Nesse sentido, é essencial, num primeiro momento, a garantia a todos os alunos o acesso a internet e a posse de um computador de qualidade. Deve, também, ser observado a condição social de cada um deles, pois uma parcela significativa dos discentes da rede pública exibe perfil vulnerável. O acompanhamento da aprendizagem, por essa didática remota, exige da família maior envolvimento com a tarefa. Muitas vezes, esses alunos moram em comunidades carentes, onde as casas não comportam as condições mínimas para as crianças aprenderem, tendo os familiares ausentes, porque precisam trabalhar fora; outros lutam com o desemprego e a perspectiva de não terem alimentos para a próxima refeição, o desajuste latente nas relações interpessoais, entre outros tantos problemas de ordem social e humana vivenciados por esses sujeitos.
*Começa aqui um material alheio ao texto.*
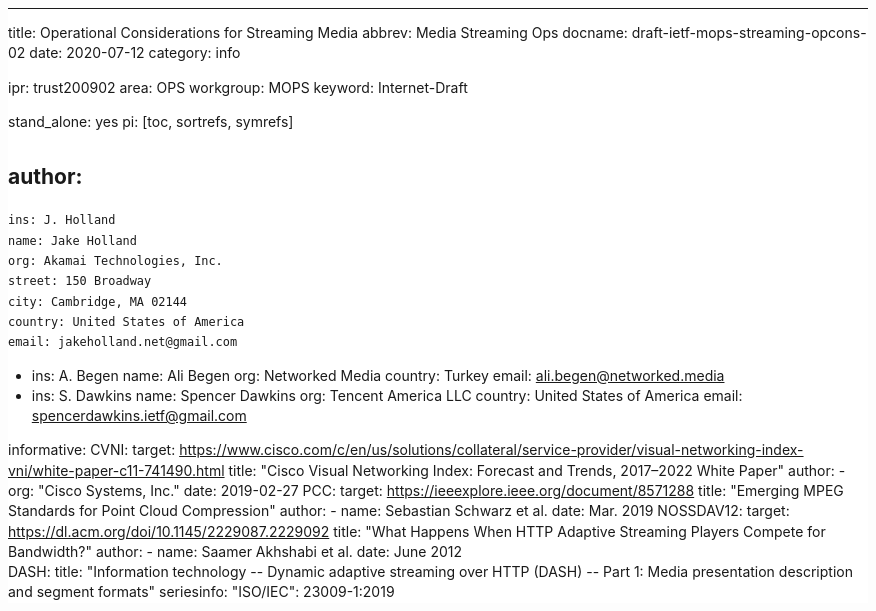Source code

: ---
title: Operational Considerations for Streaming Media
abbrev: Media Streaming Ops
docname: draft-ietf-mops-streaming-opcons-02
date: 2020-07-12
category: info

ipr: trust200902
area: OPS
workgroup: MOPS
keyword: Internet-Draft

stand_alone: yes
pi: [toc, sortrefs, symrefs]

author:
 -
    ins: J. Holland
    name: Jake Holland
    org: Akamai Technologies, Inc.
    street: 150 Broadway
    city: Cambridge, MA 02144
    country: United States of America
    email: jakeholland.net@gmail.com
 -
    ins: A. Begen
    name: Ali Begen
    org: Networked Media
    country: Turkey
    email: ali.begen@networked.media
 -
    ins: S. Dawkins
    name: Spencer Dawkins
    org: Tencent America LLC
    country: United States of America
    email: spencerdawkins.ietf@gmail.com

informative:
  CVNI:
    target: https://www.cisco.com/c/en/us/solutions/collateral/service-provider/visual-networking-index-vni/white-paper-c11-741490.html
    title: "Cisco Visual Networking Index: Forecast and Trends, 2017–2022 White Paper"
    author:
      - 
        org: "Cisco Systems, Inc."
    date: 2019-02-27
  PCC:
    target: https://ieeexplore.ieee.org/document/8571288
    title: "Emerging MPEG Standards for Point Cloud Compression"
    author:
      -
        name: Sebastian Schwarz et al.
    date: Mar. 2019
  NOSSDAV12:
    target: https://dl.acm.org/doi/10.1145/2229087.2229092
    title: "What Happens When HTTP Adaptive Streaming Players Compete for Bandwidth?"
    author:
      -
        name: Saamer Akhshabi et al.
    date: June 2012  
  DASH:
    title: "Information technology -- Dynamic adaptive streaming over HTTP (DASH) -- Part 1: Media presentation description and segment formats"
    seriesinfo:
      "ISO/IEC": 23009-1:2019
Tomando Brotas como exemplo, suponhamos que a Secretaria de Educação adote a posição concernida pelo CNE e acene, no sentido de utilizar parte das horas obrigatórias no currículo municipal, por meio de atividades on-line. De cara, já esbarraríamos em duas questões primordiais: os estudantes, sobretudo os da zona rural, têm acesso a internet? Possuem computadores ou outros dispositivos os quais permitam a participação nas atividades? Provavelmente, ambas as respostas seriam negativas. Além disso, a situação socioeconômica das famílias desses estudantes comprometeriam a aprendizagem diretamente. O número de inscritos no Bolsa-família confirma esse hipotético quadro. De acordo com o site do programa, o município tem mais de mil beneficiários cadastrados. E vai piorando o contexto quando pensamos nas séries iniciais e como essa aprendizagem virtual poderia acontecer. Seria possível alfabetizar uma criança à distância? Quem vive a rotina da sala de aula já sabe o quão fantasioso e improvável esse tento é. As crianças na fase alfabética aprendem, principalmente, por meio da repetição, e isso só é alcançado com o professor passando de carteira em carteira, em um ambiente propício ao ensino.
Pensar na educação à distância, como forma de atenuar os prejuízos frente ao coronavírus, não parece ser uma estratégia justa. Pelo contrário, modifica o caráter transformador inerente da educação e a converte num instrumento potente de disseminação de desigualdades, além de acentuar a precariedade existente em parte das famílias brasileiras. Deve haver sim a busca por soluções que ajudem a minimizar os danos enfrentados pelos alunos, mas a tomada de decisões de forma precipitada, sem o devido conhecimento da contextualização inerente ao aluno, pode trazer efeitos contrários do que se esperava além de dramatizar ainda mais o panorama. A conjuntura pede ponderação e diálogo, afinal, soluções mágicas, decididas em salas climatizadas, por pessoas indiferentes ao espaço escolar, geralmente só intensificam os problemas, em vez de resolvê-los.
Não obstante, é salutar que os docentes e educadores da cidade de Brotas — e do país inteiro, os quais sentem na pele os dissabores da profissão, rechacem a ideia do ensino à distância para educação básica para fins de contagem de horas, pois ela amplia as desigualdades sociais e prega, veladamente, a desvalorização do docente e o sucateamento da educação. Nada substitui o contato pessoal do professor com o aluno. Se no ensino superior funciona razoavelmente bem a metodologia remota, na educação básica e média não é bem assim. A clientela dessas modalidades não é suficientemente madura para esse tipo de interação e compromisso. Há um leque imenso de percalços impedindo o sucesso deste método. Sejamos pacientes! A pandemia vai passar. Não é problema atrasarmos em alguns meses o ano escolar, terrível mesmo é usarmos a educação como ferramenta meritocrática para deixar, aqueles que estão à margem, ainda mais longe possíveis.